I recently returned from vacation down south and as I was riding, I was once again struck sad that Kudzu is taking over everything. The further south I traveled, the more often I saw it along the roadside. I remember that many years ago, I had to go clear to the southeastern part of Kentucky to see it and now I noticed it as far north as southern Indiana. It engulfs everything it comes near — hillsides, trees, utility poles, fences. I even saw it beginning to travel across power lines that ran overhead. In places where people have tried to eradicate it, the landscape is bare down to the earth because to kill the Kudzu is to kill anything living that it has engulfed.
I looked up where Kudzu originated and learned from wikipedia that “Kudzu was intentionally introduced to North America by the Soil Erosion Service and Civilian Conservation Corp in 1876 for the purpose of controlling soil erosion in Pennsylvania.” By now, you’re thinking (if you’ve read this far), what’s the point—another tirade against invasive species. No, that’s not my point. My mind went an entirely different direction.
Kudzu is like sin in our lives. That’s where my mind went. Some well-meaning person back in the late 1800s saw or heard about Kudzu and thought “what a great idea. Let’s bring it to the U.S. to help control erosion.” That person had absolutely no idea what he was starting. Something seems like a good idea at the time, but sin isn’t ever good, and left unchecked it takes over. When I’m sin-filled, I may still look like me, but the sin covers everything. It wraps me up. It covers me over. It begins to smother who I really am to the point where I’m not even visible any more. It’s just the shape of me. Sometimes, sin gets to the point where it kills or disfigures.
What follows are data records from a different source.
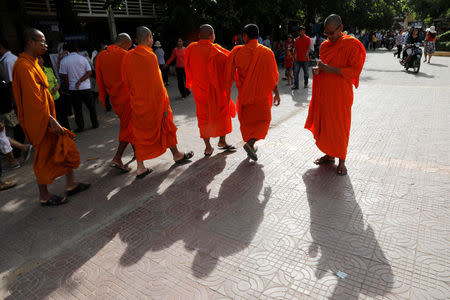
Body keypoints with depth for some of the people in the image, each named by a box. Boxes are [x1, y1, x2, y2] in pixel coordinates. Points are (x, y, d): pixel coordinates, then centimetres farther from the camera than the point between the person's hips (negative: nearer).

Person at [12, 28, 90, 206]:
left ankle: (71, 184, 22)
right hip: (39, 120, -10)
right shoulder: (24, 66, -17)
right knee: (44, 157, 0)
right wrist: (51, 121, -23)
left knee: (66, 147, 12)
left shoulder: (31, 63, 15)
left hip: (45, 117, 10)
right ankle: (44, 196, 15)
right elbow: (33, 99, -23)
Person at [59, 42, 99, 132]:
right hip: (86, 87, 0)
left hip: (73, 89, 0)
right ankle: (95, 124, 17)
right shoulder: (83, 58, -3)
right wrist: (80, 81, -9)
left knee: (77, 109, 7)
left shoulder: (64, 61, -3)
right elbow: (89, 72, -8)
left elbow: (64, 76, -2)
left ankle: (80, 127, 10)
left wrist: (67, 86, 11)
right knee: (91, 107, 11)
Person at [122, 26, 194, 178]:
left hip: (137, 102, 5)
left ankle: (140, 168, 8)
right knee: (166, 127, 14)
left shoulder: (128, 56, 2)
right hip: (154, 101, -5)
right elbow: (157, 84, -17)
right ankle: (176, 155, 31)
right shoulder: (150, 56, -15)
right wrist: (165, 104, -12)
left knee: (140, 133, 8)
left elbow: (126, 82, 8)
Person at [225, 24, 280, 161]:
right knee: (263, 120, 12)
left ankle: (251, 146, 27)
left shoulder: (237, 52, -7)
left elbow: (229, 74, -3)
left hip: (244, 93, 2)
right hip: (262, 94, -2)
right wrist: (276, 94, 3)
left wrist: (228, 90, 8)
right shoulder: (266, 52, -9)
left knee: (247, 120, 19)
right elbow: (272, 76, -7)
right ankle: (250, 143, -10)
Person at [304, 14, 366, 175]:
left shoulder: (351, 45, -8)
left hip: (340, 94, -6)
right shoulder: (325, 45, 11)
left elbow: (355, 71, -13)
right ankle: (329, 155, 26)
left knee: (340, 127, 0)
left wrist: (331, 69, -22)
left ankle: (341, 160, 13)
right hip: (324, 92, 6)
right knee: (324, 124, 10)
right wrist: (318, 70, -1)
Fortunately if I let God be my Master Gardener, He knows how to eradicate sin without killing me in the process. When I cry out to Him and confess my sin, he eradicates it. He forgets it. It never existed in His mind. Even though I may carry scars and definitely have to deal with any consequences, I’m me again. Don’t we serve a wonderful God? I bet the fellow who introduced Kudzu wishes it were that easily eradicated.